San Francisco Chronicle
The heir to the constitutional monarchy in Serbia said Friday that the United States plunged into his nation's affairs with the best of intentions in the 1990s, but has since abandoned the former Communist country for other international hot spots.
The result is a struggling democracy desperately in need of international investment and unable to shake itself free from a succession of international demands that the current democratic government turn over war criminals to a tribunal, demands largely backed by the United States, Crown Prince Alexander II said in an interview at The Chronicle.
Similar requirements were not made of the fledgling democracies in Afghanistan or Iraq, he said, and now Serbia is struggling to gain international attention and support for an economy ravaged by 40 percent unemployment and a depleted infrastructure that cannot rebuild the nation.
"There is more money for war than peace. We don't have oil. Oil is becoming more important than people," said Alexander, who was visiting the Bay Area to attend the graduation of his son from the University of San Francisco.
Serbia became a democracy on Oct. 5, 2000, after an American-led international effort to oust communist dictator Slobodan Milosevic that included intensive bombing raids on portions of the country considered Milosevic strongholds.
When a new democracy took over, Serbia was burdened with "bad management, poor leadership, sanctions, isolation and bombings. You put all that together and on the fifth of October, the bank was broke," Prince Alexander said.
"Then Sept. 11 happens, just as we're trying to put our ship in order, and everybody rushes off to Afghanistan and, then, eventually, Iraq, and we're sort of left to fend on our own."
There are "dual standards" being applied, he said.
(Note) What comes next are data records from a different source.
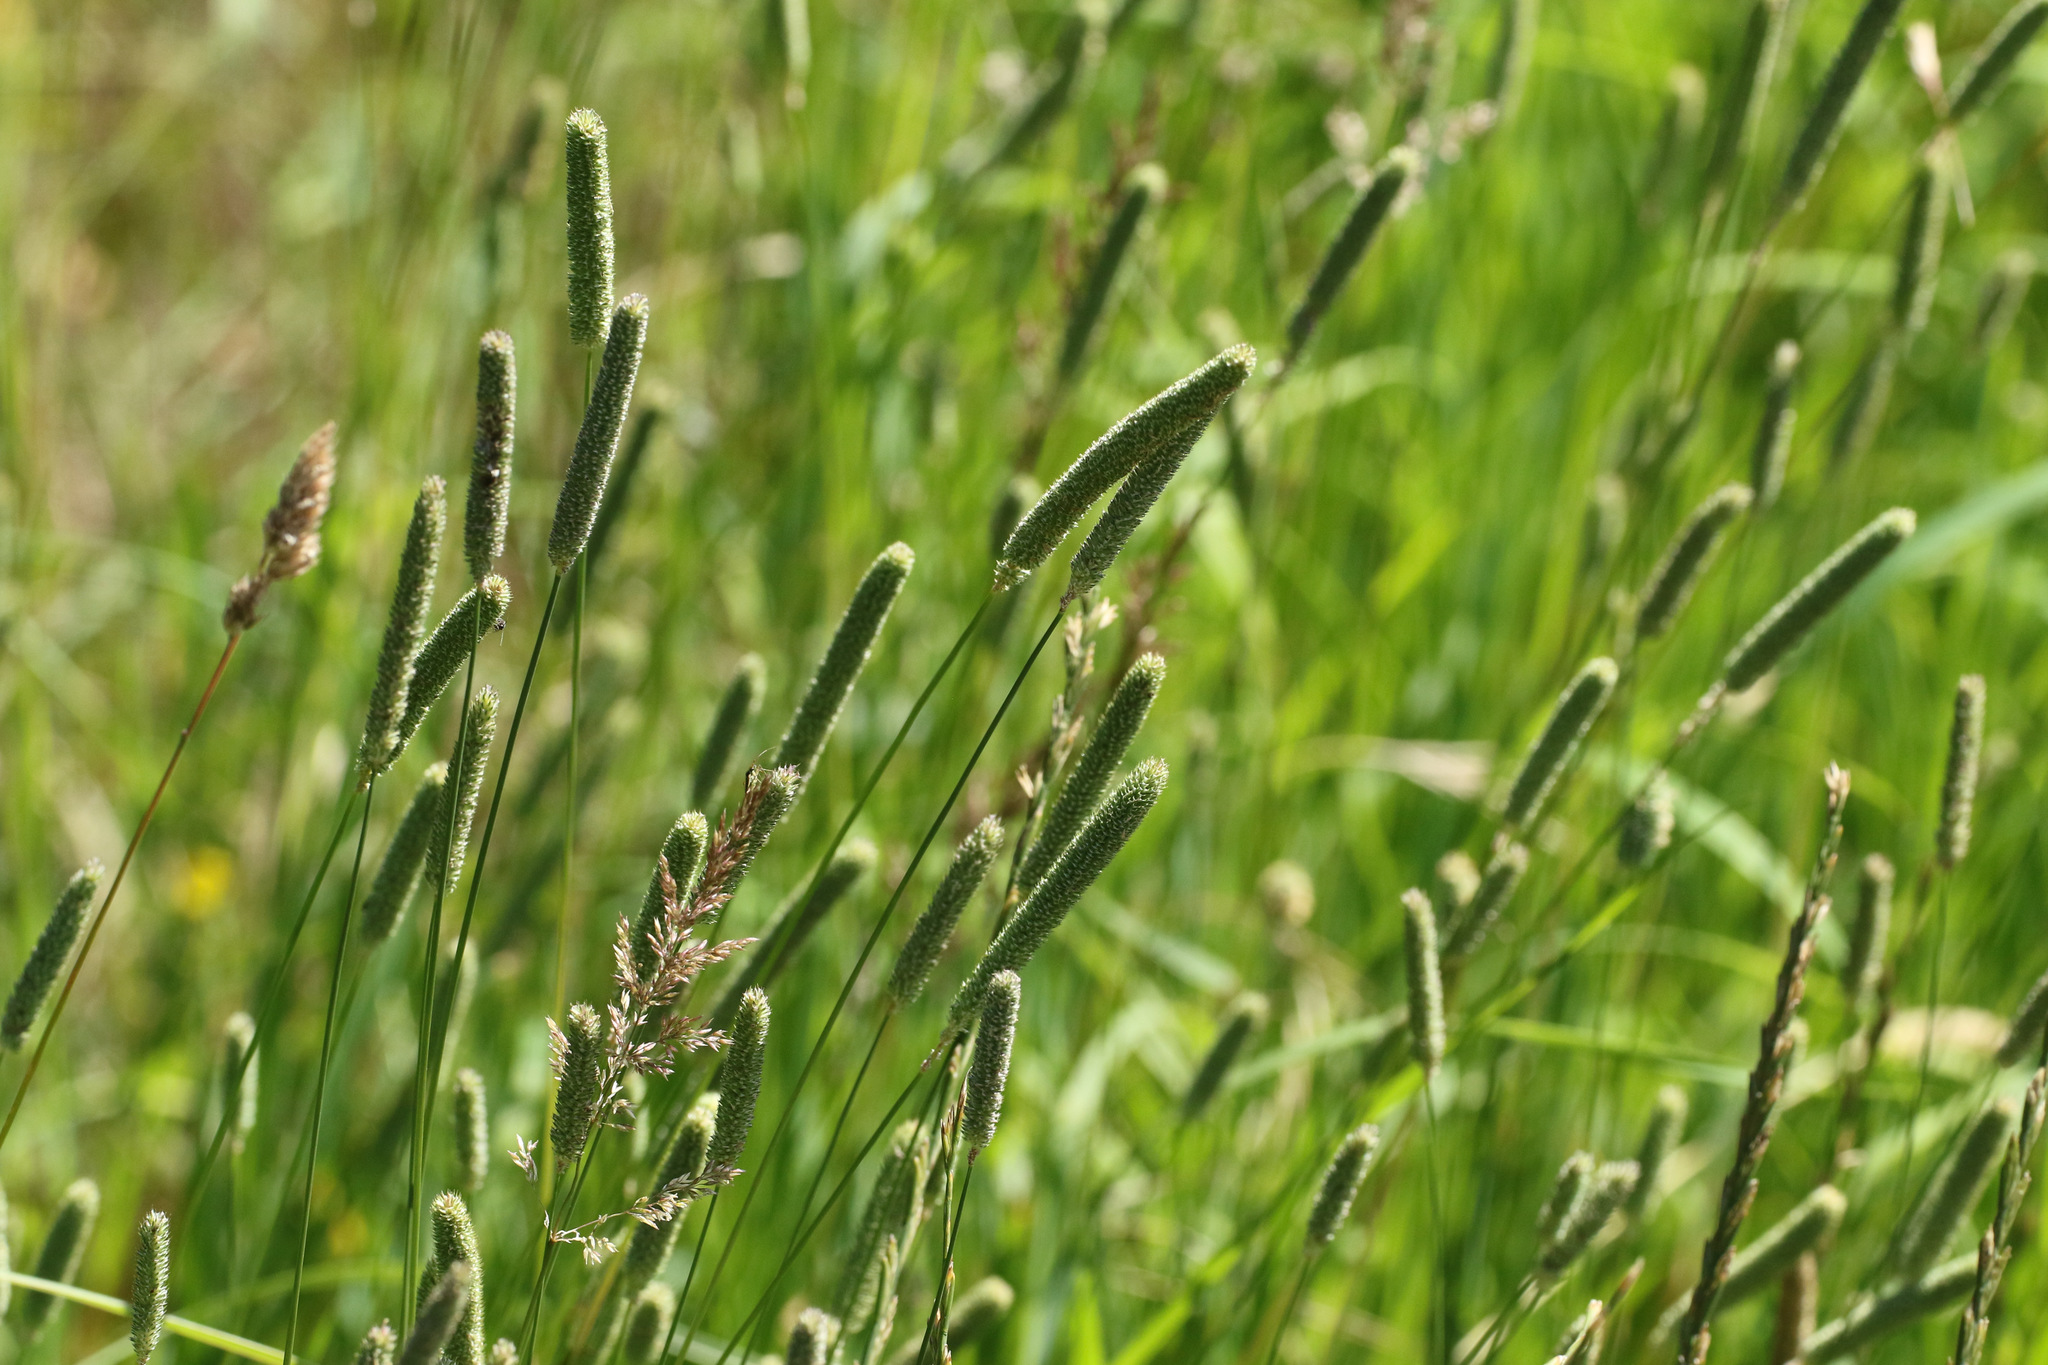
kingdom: Plantae
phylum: Tracheophyta
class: Liliopsida
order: Poales
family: Poaceae
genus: Phleum
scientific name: Phleum pratense
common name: Timothy grass
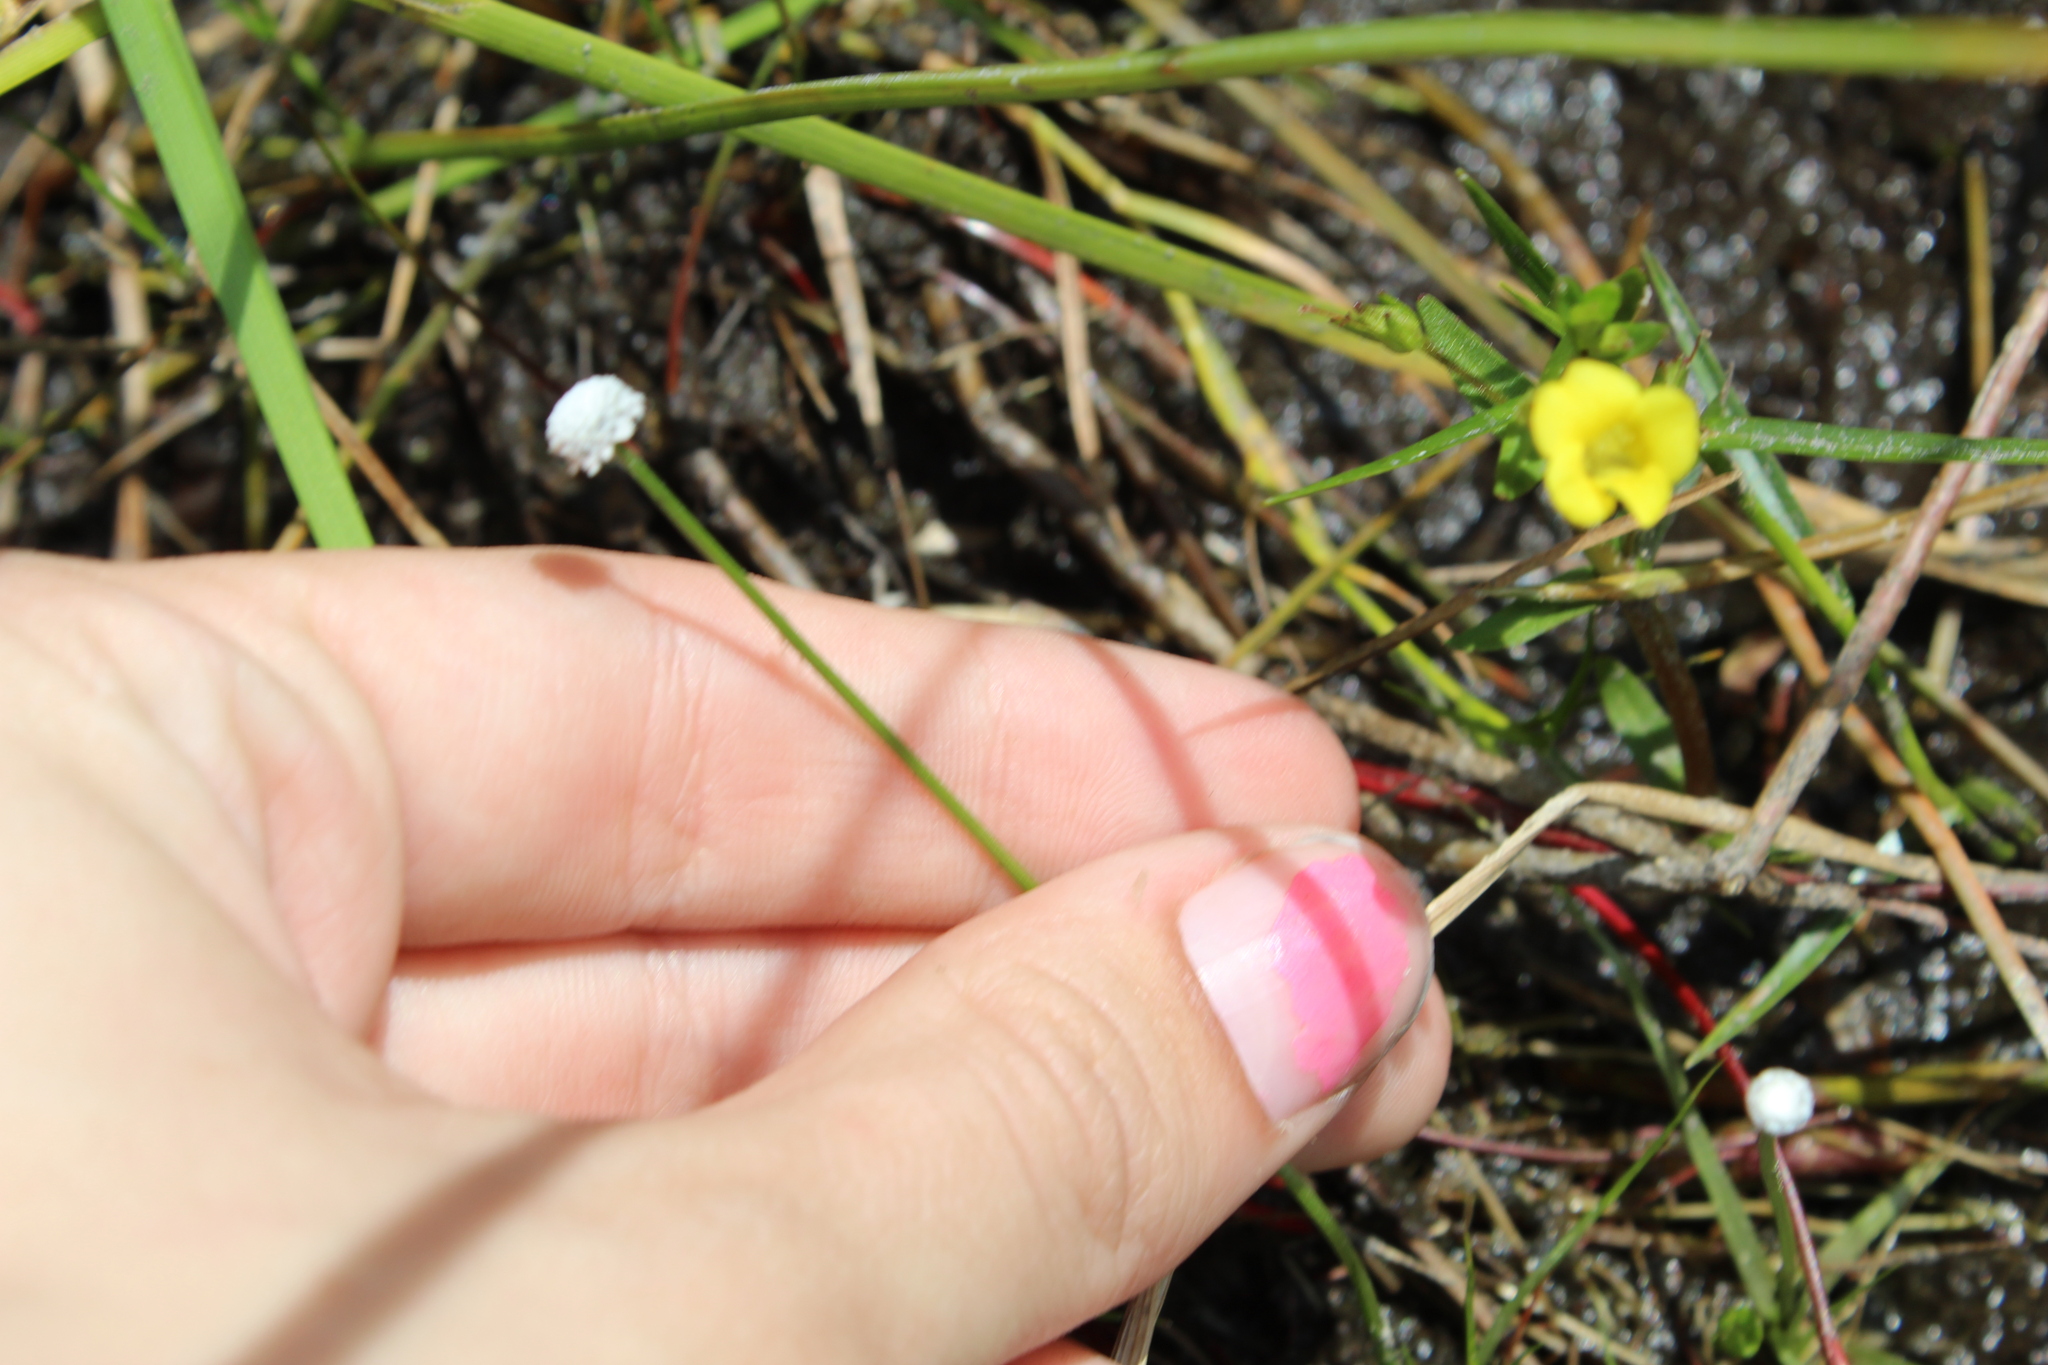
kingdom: Plantae
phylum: Tracheophyta
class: Liliopsida
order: Poales
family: Eriocaulaceae
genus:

When Serbian leadership tried to hold an international conference to seek help for its problems, they were told they first had to turn over Milosevic to an international court.
"Why wasn't this standard applied to Afghanistan in handing over Taliban and al Qaeda leaders? Why did aid go to Iraq when Saddam Hussein hadn't been caught yet?
"These are dual standards, and this is flawed foreign policy," he said.
Alexander, 60, was born in London, where his family had taken refuge during World War II. He wants to revive his title as king in a constitutional monarchy, like England or Spain, where the king serves as a nonpolitical, unifying symbol.
The crown prince, educated in American and English schools and fluent in five languages, served as a captain in an English military unit, seeing duty in the Middle East, Italy and Germany.
With his military background, he said he understood the United States would need only three weeks to complete its invasion of Iraq, "and then the problems would start." Previous U.S. sanctions against Iraq helped unify the nation behind the Hussein regime. The post-invasion presence of U.S. military "the people of Iraq feel is an occupation.
"I think the United States must stay its course. One has to be very careful what one does, and there has to be an exit strategy," he said. But he warned about the actions of a "few bad eggs" who are spoiling the American image in Iraq.
"People saying they don't know about the Geneva convention. It's common sense that you don't go and pull fingers off somebody or sit on them naked. It's common sense," he said, referring to the scandal at Abu Ghraib prison in Baghdad.
Meanwhile, Serbia continues to suffer with a substandard education system, the highest infant mortality rate in Europe and hospitals where about one- third of the equipment is workable, he said.
"We're in a desperate situation," he said.